Wood squeaks as he sits back in his seat, still staring at me through those emotionless gray eyes. "What makes you think I'm not doing my job?"
"Predatory alphas are finally paying for the crimes they've gotten away with for years, but there are omegas who still need help. The Omega Institute is less than useless, and they answer to you. That is how I know you're not doing your job."
The right corner of his mouth lifts a quarter of an inch. I'd call it a smile, but like I said, I'm not sure this man knows what a smile is.
"You sound high-maintenance, Miss Mora."
I think of how simple my life was and how little I needed to make me happy. "You're wrong. I'm not high maintenance. I just want—no, I need —for my child to have more options than I did, and not just my child. Omegas in the city."
When he reaches into his front pocket, I prepare to defend myself.
He pulls a white card from the pocket, places it on Mom's reddish-brown cherry wood dining table, and pushes it toward me.
He rises to his feet in one smooth motion and walks away. "My number. Only I answer that phone."
"I don't understand," I call after him.
He stops, his back to me. "When you rip things out of the ground, it's important to know you are not destroying something that needs to stay."
"What are you ripping out of the ground?"
"Perhaps everything."
That makes total sense. Not.
I glance at the white card he left behind. "And your number?"
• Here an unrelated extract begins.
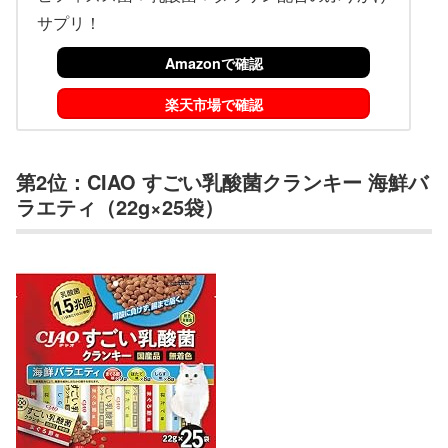
サプリ！
Amazonで確認
楽天市場で確認
第2位：CIAO すごい乳酸菌クランキー 海鮮バ
ラエティ（22g×25袋）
"I will be busy for the next several days. I would rather not be distracted from my task by more videos with over fifty million views. Call me if there is something you need me to know."
Fifty…
Holy fuck.
He walks out as I'm processing the fact fifty million people have watched my court speech.
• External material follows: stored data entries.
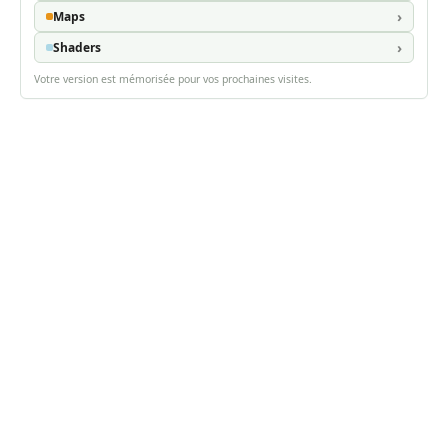
Maps
Shaders
Votre version est mémorisée pour vos prochaines visites.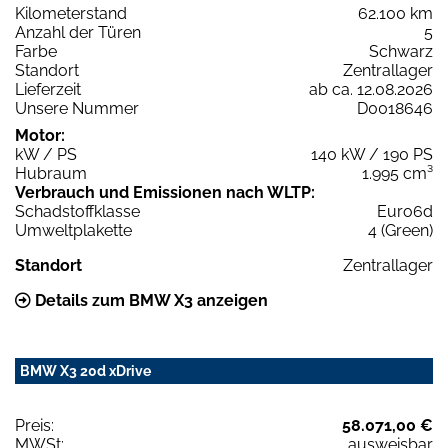
Kilometerstand
62.100 km
Anzahl der Türen
5
Farbe
Schwarz
Standort
Zentrallager
Lieferzeit
ab ca. 12.08.2026
Unsere Nummer
D0018646
Motor:
kW / PS
140 kW / 190 PS
Hubraum
1.995 cm³
Verbrauch und Emissionen nach WLTP:
Schadstoffklasse
Euro6d
Umweltplakette
4 (Green)
Standort
Zentrallager
Details zum BMW X3 anzeigen
BMW X3 20d xDrive
Preis:
58.071,00 €
MWSt:
ausweisbar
The front door clicks shut as I pick up the white card with a shaking hand.
It looks homemade. There's not even a logo or a name. Just a cell phone number.
After checking to make sure Dexter Pieter definitely left and isn't upstairs hiding under my bed—yes, I know I'm being paranoid—I put the card in my room and return to digging through boxes in Dad's study.
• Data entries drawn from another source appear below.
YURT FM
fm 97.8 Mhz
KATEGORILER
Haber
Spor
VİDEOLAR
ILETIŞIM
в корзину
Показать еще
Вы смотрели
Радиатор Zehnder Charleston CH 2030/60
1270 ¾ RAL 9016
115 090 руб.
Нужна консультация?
When a key slides in the lock, I'm no closer to unpacking anything. After my conversation with Garrison at the park, I think I know why that is.
"Theresa?" Dad flicks the light on, startling me. "You're sitting in the dark. What's wrong?"
"It isn't the puzzle that's the problem. It's the piece," I say.
Mom and Dad look at me like I've lost my mind.
"I wanted to come back to this life, but it doesn't feel like mine anymore," I explain. "Does that make sense?"
Mom offers me her hand, and I rise from my cross-legged position on the floor. "It makes perfect sense, darling. You're not the same person as you were, so what you want—and what you need—has changed."
"If I were to tell you that I'm not happy here. What would you say?"
She kisses my forehead. "I would say to find the thing that makes you happiest. Your father and I will always support that."
It's nearly dark outside and I should have drawn the curtains hours ago. Through the window, I spot the same gray Audi parked outside. "I keep expecting them to prove they're just like typical alphas who make what they want more important than what I want."
"You mean the security guys you've spent the last few days dragging yourself around the house trying not to think about?" Dad asks.
My eyes snap to him and I blush. "Dad?"
"You think I can't tell these things?" He drops a kiss on the top of my head. "They found us, had us wait in a safe place in the courthouse until we could speak, and the moment the cops stopped watching the house, they took over. I'm not an intelligent man, but I'm not a blind one. You care about them and they care about you."
"But I just came back. Don't you want me to stay?"
"We will always want you to stay, sweetheart." He draws me into a hug. "Choose the thing that makes you happy, Theresa. And visit. That will make us happy."